My team’s immediate challenge is to present data in manageable bites for the ocean research community to work on – for example, if we’re talking about a specific enzyme with interesting properties, such as plastic degradation. The MGnify data resource contains 3 billion proteins from metagenomic studies. This is orders of magnitude larger than ‘traditional’ protein databases. So there is lots of potential novelty in this huge dataset, but it is hard to handle, and many of the tools currently used by scientists do not scale. My team of software engineers, web developers, and bioinformaticians are working on new ways to overcome the current issues and make sure the data is usable by all.

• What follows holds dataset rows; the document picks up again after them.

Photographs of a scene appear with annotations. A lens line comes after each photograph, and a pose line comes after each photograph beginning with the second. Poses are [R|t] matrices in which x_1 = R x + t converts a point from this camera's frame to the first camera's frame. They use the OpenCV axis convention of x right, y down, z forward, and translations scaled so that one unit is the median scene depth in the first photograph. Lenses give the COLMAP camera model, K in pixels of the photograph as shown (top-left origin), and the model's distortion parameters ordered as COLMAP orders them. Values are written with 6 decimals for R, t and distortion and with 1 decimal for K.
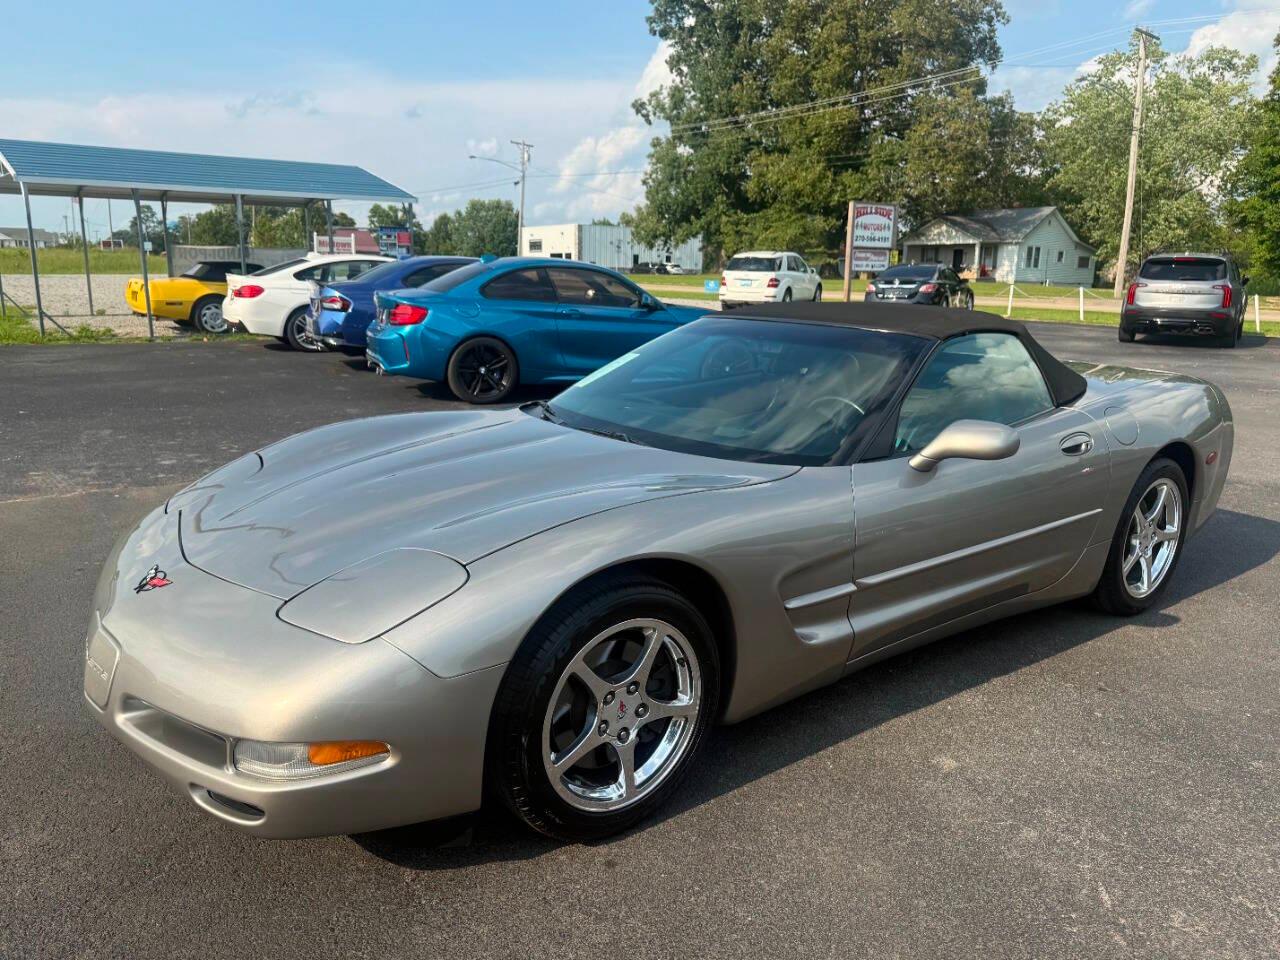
lens RADIAL K [[983.1, 0, 640.0], [0, 983.1, 480.0], [0, 0, 1]] dist [0.051641, -0.075236]
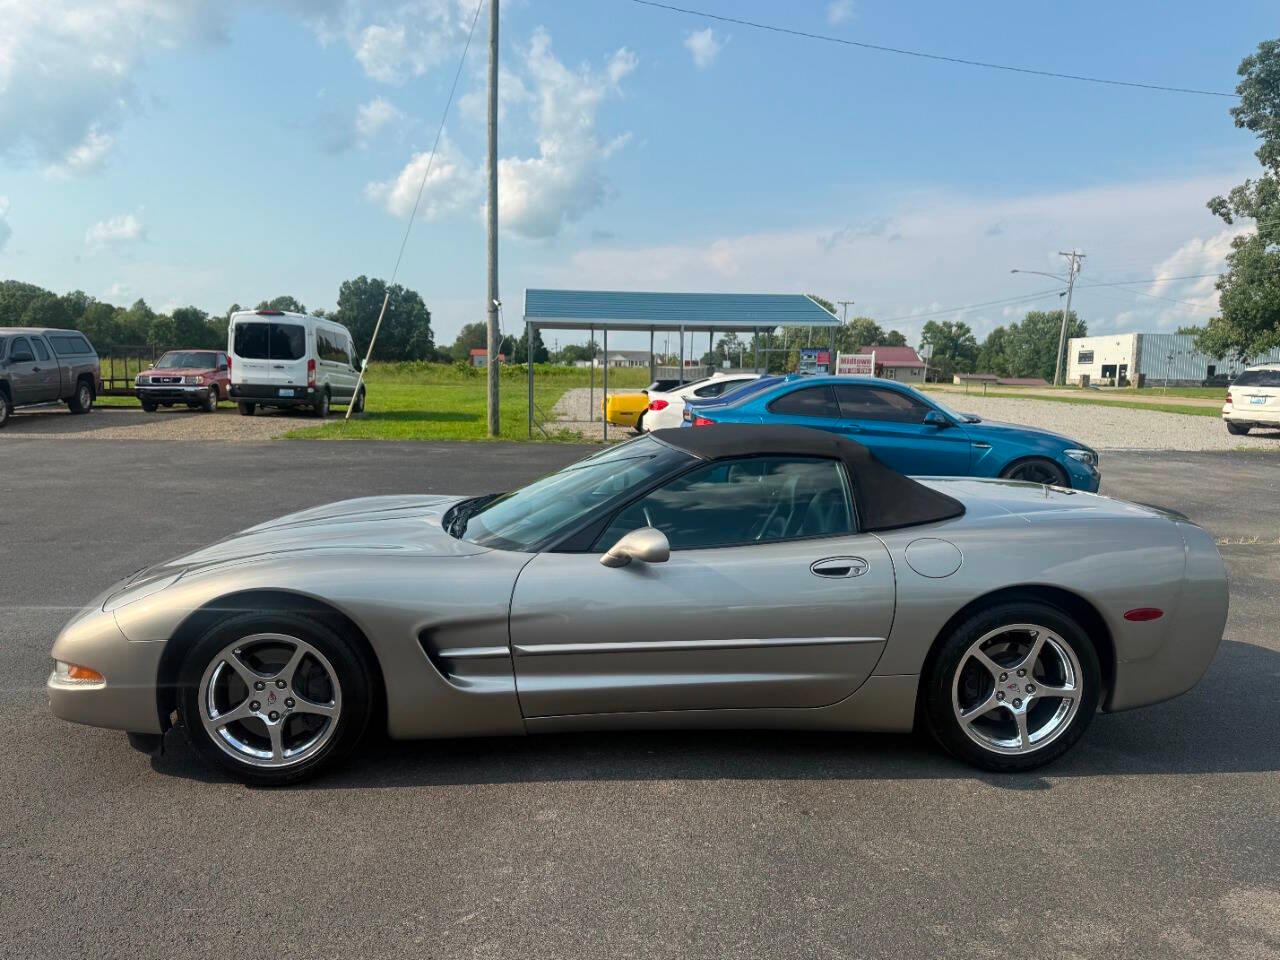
lens RADIAL K [[977.9, 0, 642.6], [0, 977.9, 483.4], [0, 0, 1]] dist [0.052724, -0.073935]
pose [[0.827257, 0.059542, -0.558660, 0.146449], [-0.118436, 0.990505, -0.069809, -0.005101], [0.549199, 0.123916, 0.826454, 0.007325]]
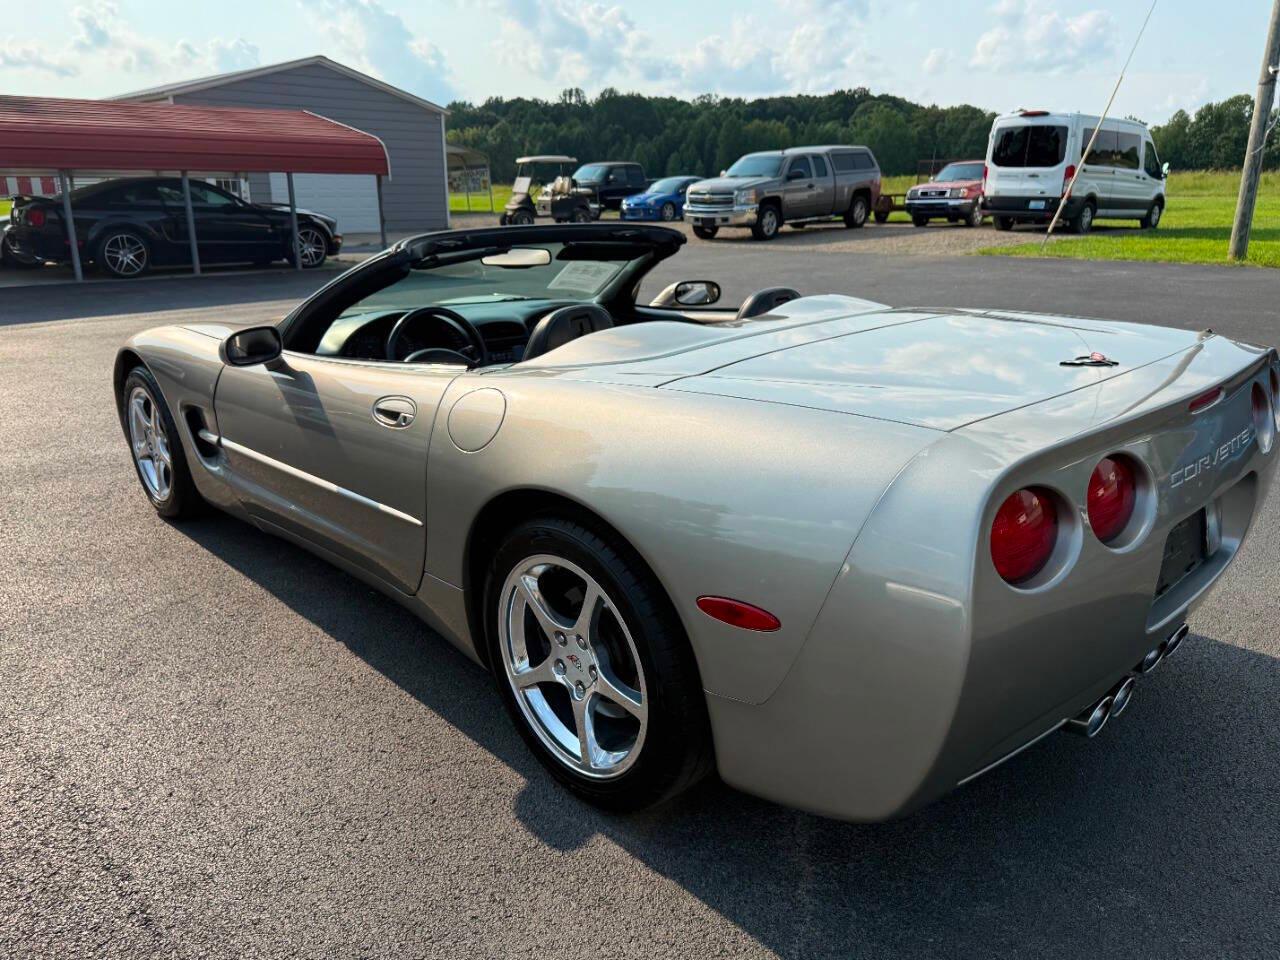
lens RADIAL K [[984.5, 0, 638.5], [0, 984.5, 482.9], [0, 0, 1]] dist [0.025542, -0.029408]
pose [[0.041923, 0.266168, -0.963015, 0.209634], [-0.193362, 0.947801, 0.253545, -0.040120], [0.980231, 0.175581, 0.091202, 0.222549]]
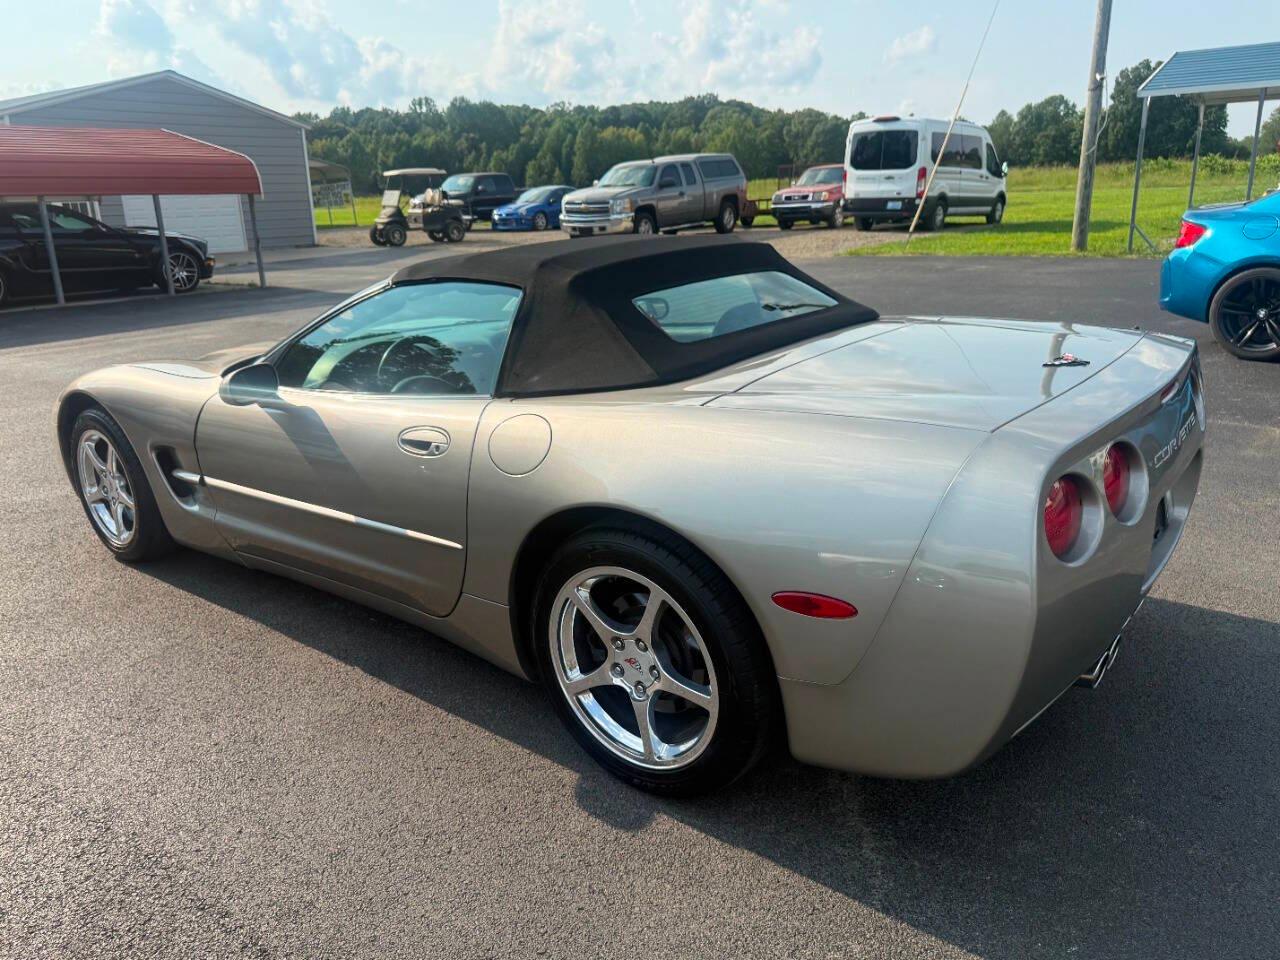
lens RADIAL K [[977.9, 0, 642.6], [0, 977.9, 483.4], [0, 0, 1]] dist [0.052724, -0.073935]
pose [[0.188046, 0.254943, -0.948495, 0.215853], [-0.161567, 0.960597, 0.226164, -0.039554], [0.968780, 0.110716, 0.221826, 0.198845]]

We need to enable researchers to see specific ‘slices’ of this dataset, for example, seeing enzyme diversity for marine samples, maybe for a specific temperature and pH. This is all possible, but it can take some time to search through the data, so we are focusing on supporting projects that have a specific application, whether that is plastic degradation, breaking down toxic substances, cosmetic products with bioactive ingredients, or something completely different.
Finally, there is only so much we can achieve with data, and the next steps of discovery require wet lab experiments, proof of concept, scalable solutions, legislation etc. But robust data that is easily accessible, carefully curated, and that can be mined is the first step towards speeding up discoveries for the blue economy.
The TREC expedition and the two projects funded by Horizon Europe – BlueRemediomics and BIOcean5D – are part of EMBL’s Planetary Biology and Microbial Ecosystems transversal themes, which aims to understand how microbes, plants, and animals respond to each other and to their environment.